Başlangıçta bu kimyasal bileşik gıda endüstrisinde değil ilaç endüstrisinde kullanıldı. Bir Amerikan laboratuvarı, antibiyotiklerin acı tadını maskelemek için yapay sakarin kullanmaya karar verdi.

Ancak 1958 yılında siklamat maddesinin olası zararları çürütüldükten sonra gıdaları tatlandırmak amacıyla kullanılmaya başlandı.

Rusya'da sakarin, canlı hücreler üzerindeki belirsiz etkisi nedeniyle 2010 yılında izin verilen katkı maddeleri listesinden çıkarıldı.
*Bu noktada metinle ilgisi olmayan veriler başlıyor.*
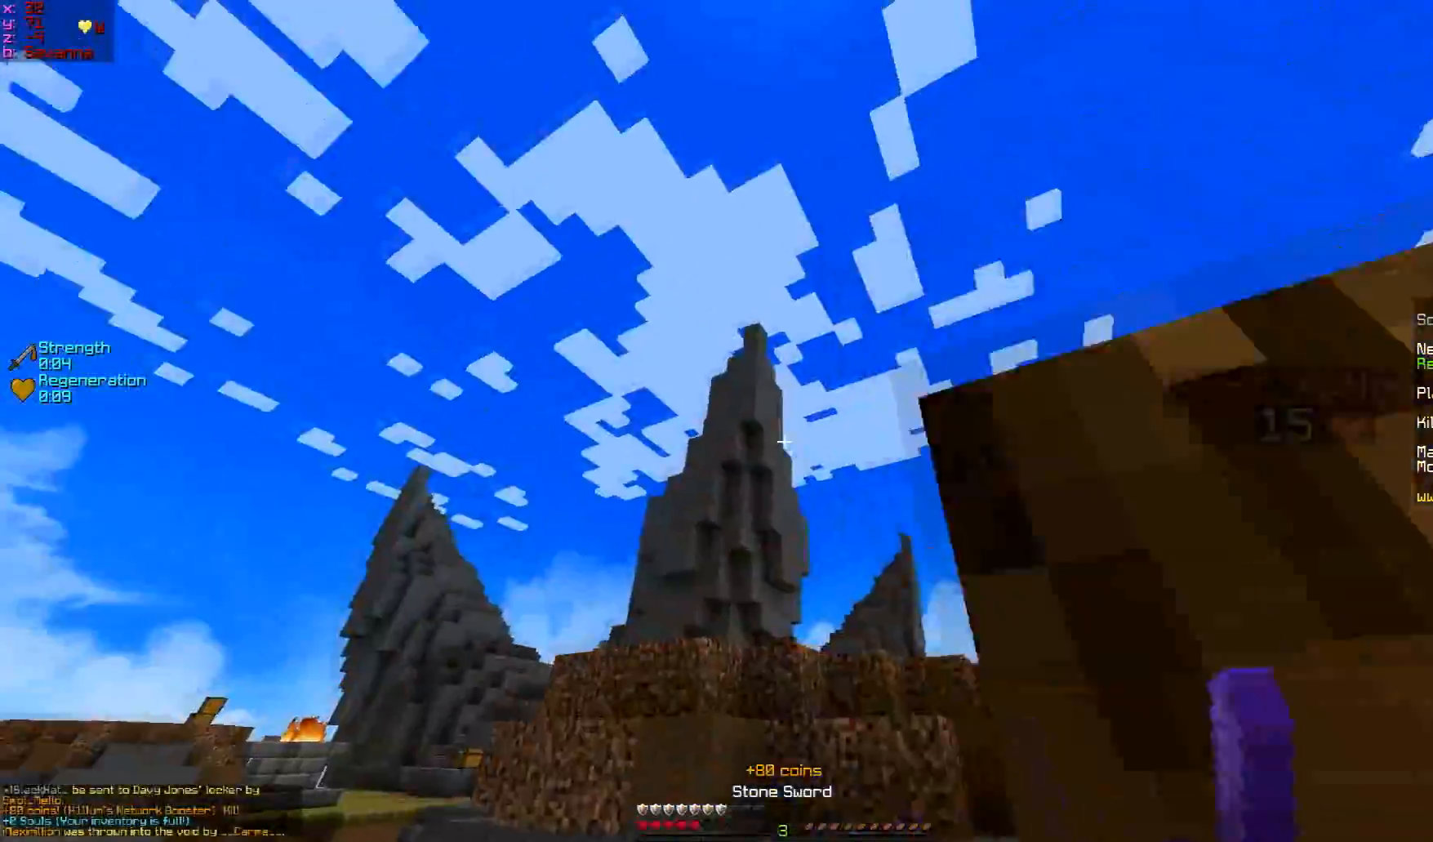
{"keys": ["a", "w"], "mouse": ["left"], "events": [[167, "mouse_left", "down"], [217, "mouse_left", "up"], [317, "a", "down"], [467, "mouse_left", "down"]]}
Siklamat nerede kullanılır?

Başlangıçta madde farmasötiklerde kullanıldı; bu sakarin, eczaneden şeker hastaları için tatlandırıcı tabletler şeklinde satın alınabiliyordu.

Katkı maddesinin ana avantajı yüksek sıcaklıklarda bile stabilitesidir, bu nedenle şekerleme ürünlerine, unlu mamullere ve gazlı içeceklere kolaylıkla dahil edilebilir.

Bu etikete sahip sakarin, düşük alkollü içeceklerde, hazır tatlılarda ve dondurmalarda, kalori içeriği azaltılmış yarı mamul sebze ve meyve ürünlerinde bulunabilir.

Marmelat, sakız, şekerler, marshmallow, marshmallow - tüm bu tatlılar da tatlandırıcı ilavesiyle üretilir.

Önemli: Olası zarara rağmen, madde kozmetik üretiminde de kullanılıyor - rujlara ve dudak parlatıcılarına sakarin E952 eklenir. Vitamin kapsülleri ve öksürük pastillerinde bulunur.

Sakarin neden nispeten güvenli kabul ediliyor?

Bu takviyenin zararı tam olarak doğrulanmadı - tıpkı inkar edilemez faydalarına dair doğrudan bir kanıt olmadığı gibi. Madde insan vücudu tarafından emilmediğinden ve idrarla atıldığından, toplam vücut ağırlığının kilogramı başına 10 mg'ı aşmayan günlük bir dozda koşullu olarak güvenli olarak kabul edilir.


Modern gıda ürünlerinde gıda katkı maddelerinin varlığı yaygın bir durumdur ve şaşırtıcı değildir. Tatlandırıcılar gazlı içeceklerde, şekerlemelerde, sakızlarda, soslarda, süt ürünlerinde, unlu mamullerde ve daha fazlasında bulunur.

Birçok kişi tarafından E952 olarak bilinen bir katkı maddesi olan sodyum siklamat, uzun bir süre boyunca tüm şeker ikameleri arasında lider konumdaydı. Ancak bugün bu maddenin zararı bilimsel olarak kanıtlanmış ve çok sayıda klinik çalışmayla doğrulanmış olduğundan durum değişti.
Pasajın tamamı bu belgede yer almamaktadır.